• **WHAT YOU WILL DO**
Within these entries, which lines include the string "assign"? Copy each one.

• **PROVIDED DATA**
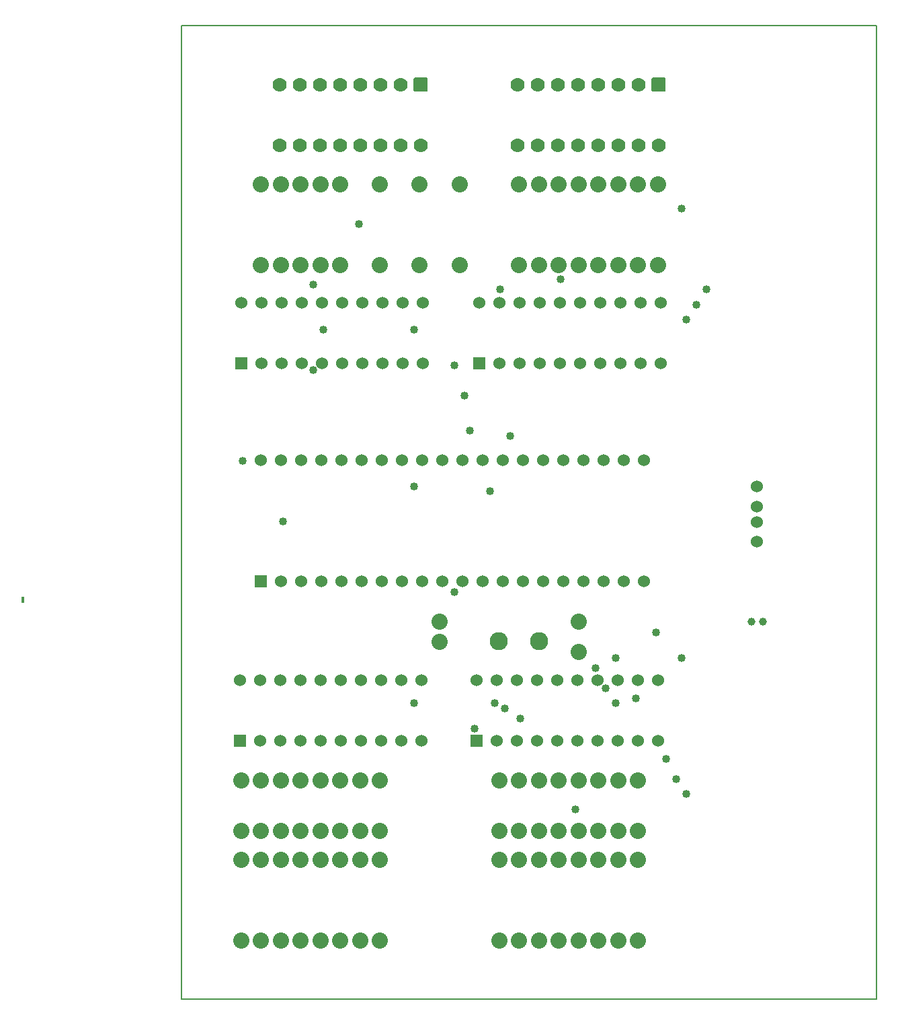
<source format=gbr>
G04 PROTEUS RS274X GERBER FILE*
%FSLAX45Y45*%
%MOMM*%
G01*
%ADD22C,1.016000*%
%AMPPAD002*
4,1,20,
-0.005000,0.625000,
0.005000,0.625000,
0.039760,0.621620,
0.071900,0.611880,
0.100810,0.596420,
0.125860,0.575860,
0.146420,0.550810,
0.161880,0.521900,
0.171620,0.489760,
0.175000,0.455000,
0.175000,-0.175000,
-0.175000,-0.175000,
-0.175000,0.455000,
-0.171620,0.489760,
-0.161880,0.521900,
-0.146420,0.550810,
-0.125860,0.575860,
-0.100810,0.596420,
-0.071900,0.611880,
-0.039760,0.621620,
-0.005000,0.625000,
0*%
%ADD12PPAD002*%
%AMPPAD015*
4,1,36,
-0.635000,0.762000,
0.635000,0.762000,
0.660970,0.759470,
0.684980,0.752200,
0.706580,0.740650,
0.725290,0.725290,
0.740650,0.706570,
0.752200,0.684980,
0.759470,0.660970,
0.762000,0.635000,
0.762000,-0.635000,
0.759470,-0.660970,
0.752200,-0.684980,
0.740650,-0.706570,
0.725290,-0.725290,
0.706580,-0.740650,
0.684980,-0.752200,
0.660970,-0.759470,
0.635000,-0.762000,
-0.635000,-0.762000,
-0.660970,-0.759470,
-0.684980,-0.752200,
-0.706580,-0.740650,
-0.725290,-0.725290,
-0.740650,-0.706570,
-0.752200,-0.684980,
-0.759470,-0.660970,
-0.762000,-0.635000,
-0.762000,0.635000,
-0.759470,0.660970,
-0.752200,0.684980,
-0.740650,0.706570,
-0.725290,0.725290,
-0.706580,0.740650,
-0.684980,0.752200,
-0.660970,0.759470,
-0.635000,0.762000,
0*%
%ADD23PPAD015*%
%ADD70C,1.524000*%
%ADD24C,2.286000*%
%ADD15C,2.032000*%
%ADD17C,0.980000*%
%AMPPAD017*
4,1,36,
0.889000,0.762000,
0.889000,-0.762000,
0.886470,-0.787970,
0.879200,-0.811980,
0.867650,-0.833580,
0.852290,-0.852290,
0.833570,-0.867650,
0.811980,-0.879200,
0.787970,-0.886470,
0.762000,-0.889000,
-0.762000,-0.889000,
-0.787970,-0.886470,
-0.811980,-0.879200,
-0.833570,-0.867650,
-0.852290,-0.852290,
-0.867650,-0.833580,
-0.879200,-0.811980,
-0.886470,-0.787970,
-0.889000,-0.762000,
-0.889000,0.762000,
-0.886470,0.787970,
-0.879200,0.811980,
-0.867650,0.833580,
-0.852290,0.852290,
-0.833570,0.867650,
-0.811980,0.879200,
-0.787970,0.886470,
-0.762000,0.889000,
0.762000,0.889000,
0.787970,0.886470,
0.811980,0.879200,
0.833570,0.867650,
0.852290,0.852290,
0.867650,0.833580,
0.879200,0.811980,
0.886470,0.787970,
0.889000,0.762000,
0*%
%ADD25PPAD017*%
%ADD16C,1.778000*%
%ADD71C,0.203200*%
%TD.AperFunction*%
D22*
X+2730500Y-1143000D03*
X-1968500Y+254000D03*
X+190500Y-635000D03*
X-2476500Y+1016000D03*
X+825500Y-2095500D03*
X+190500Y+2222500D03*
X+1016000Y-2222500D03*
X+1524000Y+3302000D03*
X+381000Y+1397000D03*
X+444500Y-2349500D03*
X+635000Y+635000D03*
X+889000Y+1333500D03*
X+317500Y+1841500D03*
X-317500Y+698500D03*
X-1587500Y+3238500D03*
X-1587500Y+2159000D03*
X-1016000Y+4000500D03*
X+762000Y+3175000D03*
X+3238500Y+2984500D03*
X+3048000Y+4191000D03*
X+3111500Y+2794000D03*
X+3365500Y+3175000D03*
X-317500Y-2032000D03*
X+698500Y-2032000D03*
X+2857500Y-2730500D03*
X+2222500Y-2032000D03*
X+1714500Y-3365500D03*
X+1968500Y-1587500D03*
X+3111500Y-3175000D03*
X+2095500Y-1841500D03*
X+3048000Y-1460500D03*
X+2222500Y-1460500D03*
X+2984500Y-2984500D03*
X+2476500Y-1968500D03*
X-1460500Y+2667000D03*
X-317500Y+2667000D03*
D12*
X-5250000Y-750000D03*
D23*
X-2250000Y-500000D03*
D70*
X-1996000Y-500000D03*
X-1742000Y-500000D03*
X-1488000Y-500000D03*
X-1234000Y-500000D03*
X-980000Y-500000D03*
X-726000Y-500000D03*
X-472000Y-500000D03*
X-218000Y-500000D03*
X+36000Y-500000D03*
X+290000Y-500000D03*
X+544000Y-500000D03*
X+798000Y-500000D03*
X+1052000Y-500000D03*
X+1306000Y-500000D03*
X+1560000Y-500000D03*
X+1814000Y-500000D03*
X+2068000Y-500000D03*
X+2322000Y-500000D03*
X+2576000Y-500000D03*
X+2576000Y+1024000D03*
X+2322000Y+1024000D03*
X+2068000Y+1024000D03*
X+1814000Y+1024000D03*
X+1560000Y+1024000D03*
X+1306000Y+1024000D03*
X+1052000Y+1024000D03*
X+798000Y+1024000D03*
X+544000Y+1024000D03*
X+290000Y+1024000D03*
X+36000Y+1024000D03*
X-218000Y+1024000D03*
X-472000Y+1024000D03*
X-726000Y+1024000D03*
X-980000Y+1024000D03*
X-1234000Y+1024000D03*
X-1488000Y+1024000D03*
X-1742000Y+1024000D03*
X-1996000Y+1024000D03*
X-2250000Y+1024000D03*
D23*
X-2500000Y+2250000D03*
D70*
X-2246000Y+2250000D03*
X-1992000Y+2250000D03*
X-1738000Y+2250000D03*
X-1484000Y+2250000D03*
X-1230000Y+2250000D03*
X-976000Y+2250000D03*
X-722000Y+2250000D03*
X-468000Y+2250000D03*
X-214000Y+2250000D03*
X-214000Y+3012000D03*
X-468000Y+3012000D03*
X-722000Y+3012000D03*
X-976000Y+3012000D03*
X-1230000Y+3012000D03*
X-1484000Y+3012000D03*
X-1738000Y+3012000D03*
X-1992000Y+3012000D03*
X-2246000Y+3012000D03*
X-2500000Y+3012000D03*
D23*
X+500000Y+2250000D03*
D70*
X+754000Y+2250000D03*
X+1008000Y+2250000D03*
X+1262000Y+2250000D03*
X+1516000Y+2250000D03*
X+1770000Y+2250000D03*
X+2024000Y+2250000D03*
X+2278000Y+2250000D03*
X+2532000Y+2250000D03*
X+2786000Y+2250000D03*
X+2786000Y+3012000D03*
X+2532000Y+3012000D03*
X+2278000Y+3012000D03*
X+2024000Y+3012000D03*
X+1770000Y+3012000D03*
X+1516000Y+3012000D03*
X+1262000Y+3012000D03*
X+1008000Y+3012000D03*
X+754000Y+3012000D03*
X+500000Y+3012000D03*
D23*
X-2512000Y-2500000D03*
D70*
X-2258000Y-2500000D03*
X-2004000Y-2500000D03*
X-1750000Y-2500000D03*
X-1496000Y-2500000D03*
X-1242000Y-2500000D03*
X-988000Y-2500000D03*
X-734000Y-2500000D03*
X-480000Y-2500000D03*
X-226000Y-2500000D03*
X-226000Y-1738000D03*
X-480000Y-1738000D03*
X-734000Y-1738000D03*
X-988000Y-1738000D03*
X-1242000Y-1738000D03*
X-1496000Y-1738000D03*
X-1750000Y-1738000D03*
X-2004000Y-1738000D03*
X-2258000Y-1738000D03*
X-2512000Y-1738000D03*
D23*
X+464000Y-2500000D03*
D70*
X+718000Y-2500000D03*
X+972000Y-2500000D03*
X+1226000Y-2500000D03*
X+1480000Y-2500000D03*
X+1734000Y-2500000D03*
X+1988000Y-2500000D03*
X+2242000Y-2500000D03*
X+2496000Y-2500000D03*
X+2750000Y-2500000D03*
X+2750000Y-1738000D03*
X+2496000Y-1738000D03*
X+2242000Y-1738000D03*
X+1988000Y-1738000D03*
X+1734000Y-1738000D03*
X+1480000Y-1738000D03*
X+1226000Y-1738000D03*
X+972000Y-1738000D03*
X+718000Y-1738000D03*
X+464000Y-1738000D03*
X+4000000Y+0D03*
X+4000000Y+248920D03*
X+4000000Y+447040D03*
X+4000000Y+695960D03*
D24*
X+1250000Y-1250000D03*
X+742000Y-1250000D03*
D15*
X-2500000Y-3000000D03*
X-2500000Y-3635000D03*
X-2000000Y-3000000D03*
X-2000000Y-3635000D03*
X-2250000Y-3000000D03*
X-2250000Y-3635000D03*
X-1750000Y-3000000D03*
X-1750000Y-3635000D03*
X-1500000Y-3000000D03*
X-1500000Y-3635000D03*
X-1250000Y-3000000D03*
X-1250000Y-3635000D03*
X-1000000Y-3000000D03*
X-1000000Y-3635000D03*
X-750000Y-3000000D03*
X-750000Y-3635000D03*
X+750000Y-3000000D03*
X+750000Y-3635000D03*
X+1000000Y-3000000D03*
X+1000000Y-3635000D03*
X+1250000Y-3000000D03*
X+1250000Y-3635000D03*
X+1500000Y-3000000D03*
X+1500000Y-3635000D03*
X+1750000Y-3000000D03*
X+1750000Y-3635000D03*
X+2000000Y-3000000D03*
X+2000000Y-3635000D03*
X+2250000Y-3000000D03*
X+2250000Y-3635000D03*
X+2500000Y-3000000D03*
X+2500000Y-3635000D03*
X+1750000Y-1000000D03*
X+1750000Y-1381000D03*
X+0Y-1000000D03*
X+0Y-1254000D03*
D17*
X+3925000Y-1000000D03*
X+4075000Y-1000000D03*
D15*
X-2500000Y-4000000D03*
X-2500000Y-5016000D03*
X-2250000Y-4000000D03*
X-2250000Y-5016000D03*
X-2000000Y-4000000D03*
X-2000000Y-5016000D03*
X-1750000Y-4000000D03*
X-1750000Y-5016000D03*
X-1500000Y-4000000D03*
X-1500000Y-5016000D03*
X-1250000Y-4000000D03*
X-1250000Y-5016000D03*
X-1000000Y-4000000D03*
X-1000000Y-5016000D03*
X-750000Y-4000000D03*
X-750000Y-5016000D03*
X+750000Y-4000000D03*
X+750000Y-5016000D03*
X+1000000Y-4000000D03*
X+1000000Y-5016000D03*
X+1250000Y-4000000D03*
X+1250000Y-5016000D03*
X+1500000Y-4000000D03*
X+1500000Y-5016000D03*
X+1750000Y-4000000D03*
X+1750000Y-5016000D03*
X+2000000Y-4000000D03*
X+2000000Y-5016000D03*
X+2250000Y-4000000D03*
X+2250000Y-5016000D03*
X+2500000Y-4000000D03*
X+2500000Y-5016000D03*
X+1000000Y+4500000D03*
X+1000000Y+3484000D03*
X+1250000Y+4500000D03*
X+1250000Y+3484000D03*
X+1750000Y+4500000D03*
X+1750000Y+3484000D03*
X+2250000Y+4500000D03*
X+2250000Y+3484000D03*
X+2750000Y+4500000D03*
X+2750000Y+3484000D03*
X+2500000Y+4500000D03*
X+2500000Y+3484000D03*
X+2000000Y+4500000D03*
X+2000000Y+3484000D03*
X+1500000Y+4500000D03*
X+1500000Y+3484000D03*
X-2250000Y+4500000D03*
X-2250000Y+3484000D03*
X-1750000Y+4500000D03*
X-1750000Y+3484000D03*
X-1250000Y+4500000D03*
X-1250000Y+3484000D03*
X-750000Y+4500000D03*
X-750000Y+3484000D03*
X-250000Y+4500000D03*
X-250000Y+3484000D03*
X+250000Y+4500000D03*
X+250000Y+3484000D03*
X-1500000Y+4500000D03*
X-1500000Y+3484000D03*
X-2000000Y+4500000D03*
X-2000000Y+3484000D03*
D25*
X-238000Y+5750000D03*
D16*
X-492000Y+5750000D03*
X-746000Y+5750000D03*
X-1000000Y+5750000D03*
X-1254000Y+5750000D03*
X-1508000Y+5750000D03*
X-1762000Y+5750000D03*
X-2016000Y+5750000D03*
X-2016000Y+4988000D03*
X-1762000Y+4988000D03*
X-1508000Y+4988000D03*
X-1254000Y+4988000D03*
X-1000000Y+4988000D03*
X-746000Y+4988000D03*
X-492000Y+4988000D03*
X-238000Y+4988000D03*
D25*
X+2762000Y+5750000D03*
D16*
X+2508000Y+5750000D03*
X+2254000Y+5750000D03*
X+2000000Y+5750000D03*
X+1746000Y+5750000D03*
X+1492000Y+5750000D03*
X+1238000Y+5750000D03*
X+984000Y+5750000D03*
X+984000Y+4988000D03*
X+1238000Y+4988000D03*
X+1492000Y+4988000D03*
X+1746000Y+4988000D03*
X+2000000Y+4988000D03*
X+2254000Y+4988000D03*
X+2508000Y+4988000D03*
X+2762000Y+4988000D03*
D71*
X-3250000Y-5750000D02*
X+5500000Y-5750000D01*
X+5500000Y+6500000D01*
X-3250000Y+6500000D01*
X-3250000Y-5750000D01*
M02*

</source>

==

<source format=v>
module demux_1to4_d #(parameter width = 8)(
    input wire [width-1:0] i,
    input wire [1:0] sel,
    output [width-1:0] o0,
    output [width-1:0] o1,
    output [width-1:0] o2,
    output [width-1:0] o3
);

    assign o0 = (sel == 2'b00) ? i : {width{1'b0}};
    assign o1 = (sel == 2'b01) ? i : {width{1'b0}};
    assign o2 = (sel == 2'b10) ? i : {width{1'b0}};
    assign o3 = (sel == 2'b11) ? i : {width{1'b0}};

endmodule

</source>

• **TASK OUTPUT**
    assign o0 = (sel == 2'b00) ? i : {width{1'b0}};
    assign o1 = (sel == 2'b01) ? i : {width{1'b0}};
    assign o2 = (sel == 2'b10) ? i : {width{1'b0}};
    assign o3 = (sel == 2'b11) ? i : {width{1'b0}};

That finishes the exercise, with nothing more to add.